• _Your objective_
Turn every line of text in the records below into a numbered list, skipping any blank lines. Leave the pictures out of your answer.

[Extracted text data from pages]
========================

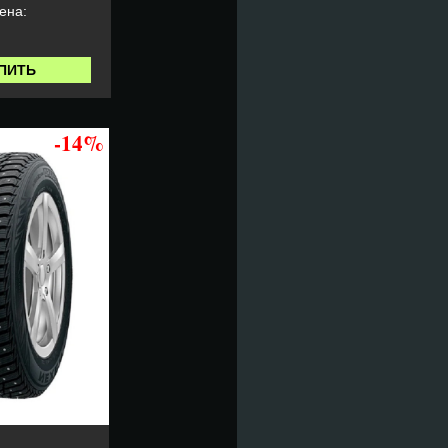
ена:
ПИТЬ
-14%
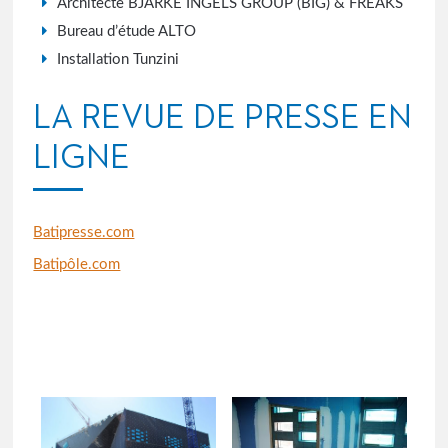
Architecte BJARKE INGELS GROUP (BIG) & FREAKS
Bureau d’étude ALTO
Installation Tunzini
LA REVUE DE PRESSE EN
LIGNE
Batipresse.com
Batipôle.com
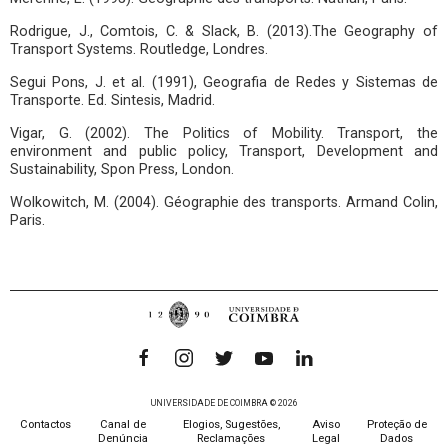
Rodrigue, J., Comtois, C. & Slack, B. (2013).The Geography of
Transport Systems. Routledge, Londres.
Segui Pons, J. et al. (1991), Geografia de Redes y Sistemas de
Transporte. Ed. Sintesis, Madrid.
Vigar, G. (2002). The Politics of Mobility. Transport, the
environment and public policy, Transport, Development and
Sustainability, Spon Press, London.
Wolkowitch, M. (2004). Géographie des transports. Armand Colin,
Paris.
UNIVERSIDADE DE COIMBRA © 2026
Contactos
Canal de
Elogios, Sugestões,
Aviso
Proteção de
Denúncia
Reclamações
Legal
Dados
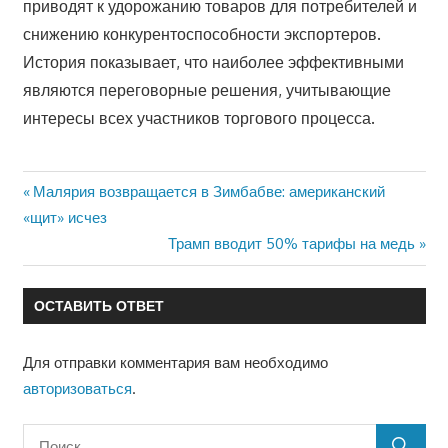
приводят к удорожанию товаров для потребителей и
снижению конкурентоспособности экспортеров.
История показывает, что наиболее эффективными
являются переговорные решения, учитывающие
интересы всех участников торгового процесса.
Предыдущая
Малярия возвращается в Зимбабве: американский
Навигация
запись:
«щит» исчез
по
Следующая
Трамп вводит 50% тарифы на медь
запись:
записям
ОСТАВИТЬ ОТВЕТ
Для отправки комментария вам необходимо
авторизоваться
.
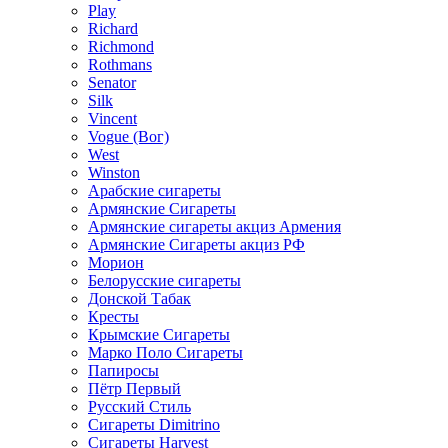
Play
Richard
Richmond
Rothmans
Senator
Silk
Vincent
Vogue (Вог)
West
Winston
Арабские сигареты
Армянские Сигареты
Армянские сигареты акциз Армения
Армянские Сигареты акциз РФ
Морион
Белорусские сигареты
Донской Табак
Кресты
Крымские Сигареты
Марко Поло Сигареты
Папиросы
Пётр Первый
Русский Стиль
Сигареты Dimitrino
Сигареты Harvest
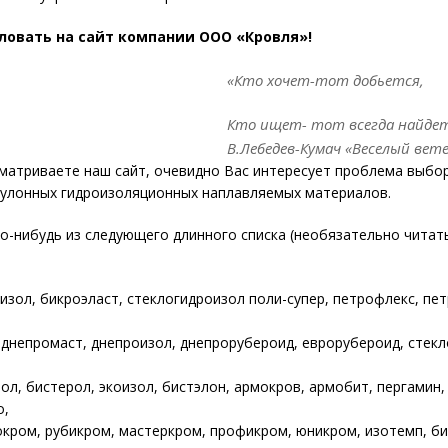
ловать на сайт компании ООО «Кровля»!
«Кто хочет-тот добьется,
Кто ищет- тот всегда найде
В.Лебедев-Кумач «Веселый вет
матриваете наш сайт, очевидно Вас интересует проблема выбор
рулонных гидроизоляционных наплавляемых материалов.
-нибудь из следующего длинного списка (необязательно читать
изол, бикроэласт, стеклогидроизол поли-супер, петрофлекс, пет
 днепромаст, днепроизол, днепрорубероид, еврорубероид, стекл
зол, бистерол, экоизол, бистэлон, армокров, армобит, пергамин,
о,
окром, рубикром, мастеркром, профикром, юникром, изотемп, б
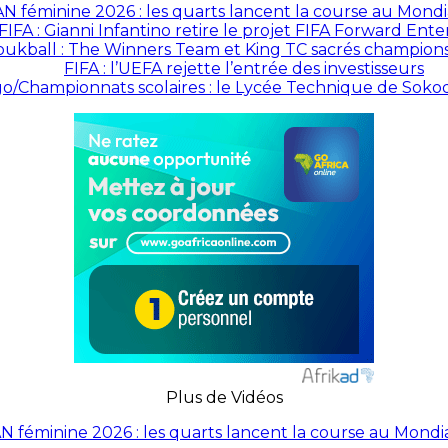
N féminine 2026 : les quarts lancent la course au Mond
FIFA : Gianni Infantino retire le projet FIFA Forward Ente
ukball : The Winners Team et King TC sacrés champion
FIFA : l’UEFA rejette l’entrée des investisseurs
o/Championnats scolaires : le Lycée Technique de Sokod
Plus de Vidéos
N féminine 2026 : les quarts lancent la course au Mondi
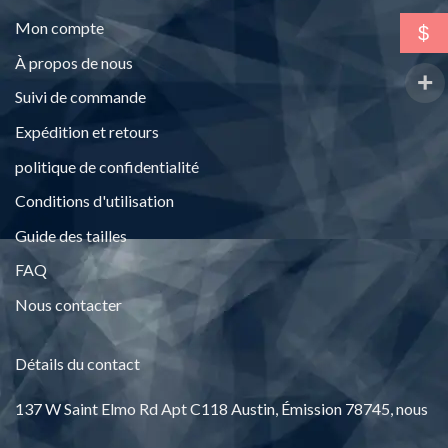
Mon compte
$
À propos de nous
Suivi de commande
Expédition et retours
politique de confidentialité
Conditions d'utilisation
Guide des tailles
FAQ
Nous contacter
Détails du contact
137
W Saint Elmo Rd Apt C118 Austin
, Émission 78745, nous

========================

• _Output below_
1. ена:
2. ПИТЬ
3. -14%
4. Architecte BJARKE INGELS GROUP (BIG) & FREAKS
5. Bureau d’étude ALTO
6. Installation Tunzini
7. LA REVUE DE PRESSE EN
8. LIGNE
9. Batipresse.com
10. Batipôle.com
11. Rodrigue, J., Comtois, C. & Slack, B. (2013).The Geography of
12. Transport Systems. Routledge, Londres.
13. Segui Pons, J. et al. (1991), Geografia de Redes y Sistemas de
14. Transporte. Ed. Sintesis, Madrid.
15. Vigar, G. (2002). The Politics of Mobility. Transport, the
16. environment and public policy, Transport, Development and
17. Sustainability, Spon Press, London.
18. Wolkowitch, M. (2004). Géographie des transports. Armand Colin,
19. Paris.
20. UNIVERSIDADE DE COIMBRA © 2026
21. Contactos
22. Canal de
23. Elogios, Sugestões,
24. Aviso
25. Proteção de
26. Denúncia
27. Reclamações
28. Legal
29. Dados
30. приводят к удорожанию товаров для потребителей и
31. снижению конкурентоспособности экспортеров.
32. История показывает, что наиболее эффективными
33. являются переговорные решения, учитывающие
34. интересы всех участников торгового процесса.
35. Предыдущая
36. Малярия возвращается в Зимбабве: американский
37. Навигация
38. запись:
39. «щит» исчез
40. по
41. Следующая
42. Трамп вводит 50% тарифы на медь
43. запись:
44. записям
45. ОСТАВИТЬ ОТВЕТ
46. Для отправки комментария вам необходимо
47. авторизоваться
48. .
49. Play
50. Richard
51. Richmond
52. Rothmans
53. Senator
54. Silk
55. Vincent
56. Vogue (Вог)
57. West
58. Winston
59. Арабские сигареты
60. Армянские Сигареты
61. Армянские сигареты акциз Армения
62. Армянские Сигареты акциз РФ
63. Морион
64. Белорусские сигареты
65. Донской Табак
66. Кресты
67. Крымские Сигареты
68. Марко Поло Сигареты
69. Папиросы
70. Пётр Первый
71. Русский Стиль
72. Сигареты Dimitrino
73. Сигареты Harvest
74. ловать на сайт компании ООО «Кровля»!
75. «Кто хочет-тот добьется,
76. Кто ищет- тот всегда найде
77. В.Лебедев-Кумач «Веселый вет
78. матриваете наш сайт, очевидно Вас интересует проблема выбор
79. рулонных гидроизоляционных наплавляемых материалов.
80. -нибудь из следующего длинного списка (необязательно читать
81. изол, бикроэласт, стеклогидроизол поли-супер, петрофлекс, пет
82.  днепромаст, днепроизол, днепрорубероид, еврорубероид, стекл
83. зол, бистерол, экоизол, бистэлон, армокров, армобит, пергамин,
84. о,
85. окром, рубикром, мастеркром, профикром, юникром, изотемп, б
86. N féminine 2026 : les quarts lancent la course au Mond
87. FIFA : Gianni Infantino retire le projet FIFA Forward Ente
88. ukball : The Winners Team et King TC sacrés champion
89. FIFA : l’UEFA rejette l’entrée des investisseurs
90. o/Championnats scolaires : le Lycée Technique de Sokod
91. Plus de Vidéos
92. N féminine 2026 : les quarts lancent la course au Mondi
93. Mon compte
94. $
95. À propos de nous
96. Suivi de commande
97. Expédition et retours
98. politique de confidentialité
99. Conditions d'utilisation
100. Guide des tailles
101. FAQ
102. Nous contacter
103. Détails du contact
104. 137
105. W Saint Elmo Rd Apt C118 Austin
106. , Émission 78745, nous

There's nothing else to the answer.